My thoughts on
“DaveG brought out some important considerations that are pretty unique from statistical perspective.
There is nothing wrong to borrow from any science to apply conceptual and experiential thinking that consistently explains a phenomenon. Statistical/Mathematical/Computational/Econometric sciences all have a role in the business of prediction and the resulting application.
That is the reason why Predictive Analytics is a science on its own.
All statistical modeling are not regression models, like all predictive analytics are not statistical. The moment one understands the concept of random error even if they are not appreciative of it, they are in the statistical sciences.
Statistical or not we need proof for anything to believe that the process will always work consistently. Working with predictive models, I see how the pure computational scientists will have difficulty establishing the superiority of one algorithm over another only because they do not utilize the type I error and type II error in errors when the data has random component to it. We end up ranking one over the other even though the differences between one and the other could be due to error in the random component; in the end not really able to say what matters and come empty handed; talk about uncertainty. Statistics is a science of making certainty statements in the world of uncertain phenomenon (C.R.Rao – Congressional Medal of Science Laureate), albeit their need to have additional language in stating the uncertain statements in a tricky certainty looking statement. It is eye opening to see how people end up arguing about random phenomena because their type I and type II errors are so wide in the tail end of the decision tree and/or different people have different bounds for them node to node, with out knowing the differences. In fact in many applications, the eventual implications of these Type I and Types II errors and their location will come out only later in the game because the application of the model will show the real results of their inapplicability for any number of practical considerations. This scientific culture lead to famous decisions in the first million dollar data mining competition. Netflix decided to identify first and second winner based on a business rule as to who has submitted it first, and the difference between the first and second was at the fifth decision and eventually none of the algorithms were used in practice again for business reasons of the cost of implementing the solution. For a full account of the whole event, on how the Netflix challenge was won, see http://www.research.att.com/articles/featured_stories/2010_01/2010_02_netflix_article.html?fbid=gy-J6K6DxJh.
The winning team photo: http://bits.blogs.nytimes.com/2009/09/21/netflix-awards-1-million-prize-and-starts-a-new-contest/?ref=technology&_r=0
While in graduate schools these cases will be discussed and interpreted, the minute vein that caused the anheurism is perhaps hard to find or in a practical world that does not matter. The best we can do is be maniacally focused based on the philosophy of consumer centered vision where the key factors, customer satisfaction, price, quality of product, and availability of service post sales – a different discussion.

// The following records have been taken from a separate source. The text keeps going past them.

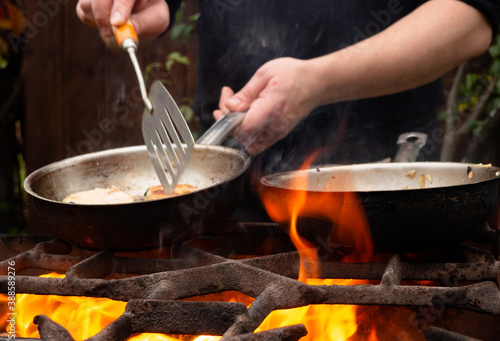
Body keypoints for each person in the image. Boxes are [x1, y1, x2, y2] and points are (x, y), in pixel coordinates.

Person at [76, 0, 500, 219]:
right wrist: (126, 11)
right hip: (228, 194)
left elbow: (471, 19)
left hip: (385, 191)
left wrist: (317, 83)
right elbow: (146, 12)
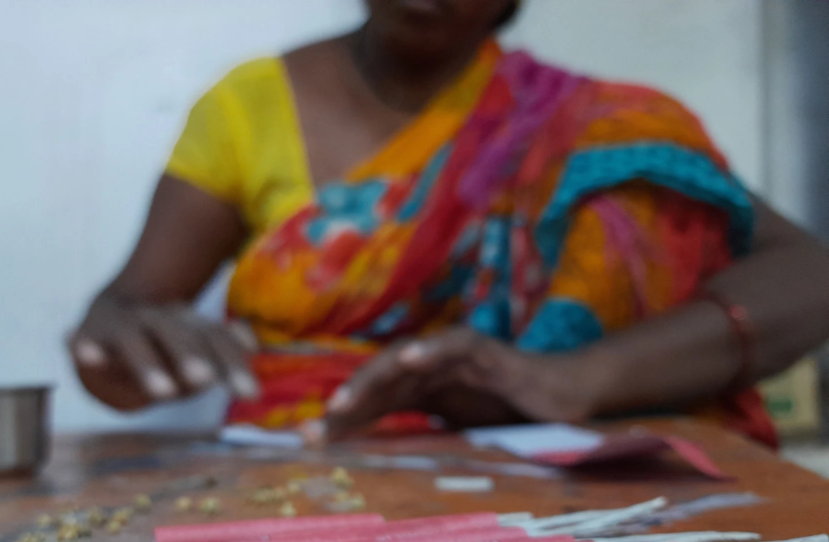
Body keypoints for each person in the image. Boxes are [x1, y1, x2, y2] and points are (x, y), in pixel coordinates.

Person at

The advances in data mining and computing made what was statistically not possible before, through the concept of data mining. If you innocently use million observations with out properly sampling to build a decision tree, almost all the variable you use in your predictive equation will become significant – there are lot more false positive explanation over the years in explaining marketing models only because we do not know where to draw the line regarding significance/importance of a variable in our predictive models blindly using 100 variable to 200 variable models. The difficult part is we won’t even know that we are biasing the results with lot of random errors. Even in a machine learning methods it is a good idea to create a pre-processing where you reduce the variables in a statistical way and then feed them into the machine learning algorithms. In a way an analyst needs an important area that is not fully utilized and it is what is called “insight models”, as against the predictive models.
Over the years I come to appreciate the importance of balancing these two types of models for any given predictive situation, especially in a world where proliferation of data length(millions) and number of data elements (thousands) – rows vs. columns – have become common and either there is too much correlation among a lot of variables or too little structure in many of the elements.
Now here is the kicker for the kindling of thoughts: For every predictive model there is an insight model which performs as good as the predictive model. After all, I can not easily get out of the mode of statistical thinking. And perhaps in a practical world, especially in application areas like Netflix – aka big data – it suggests what is coming in the future.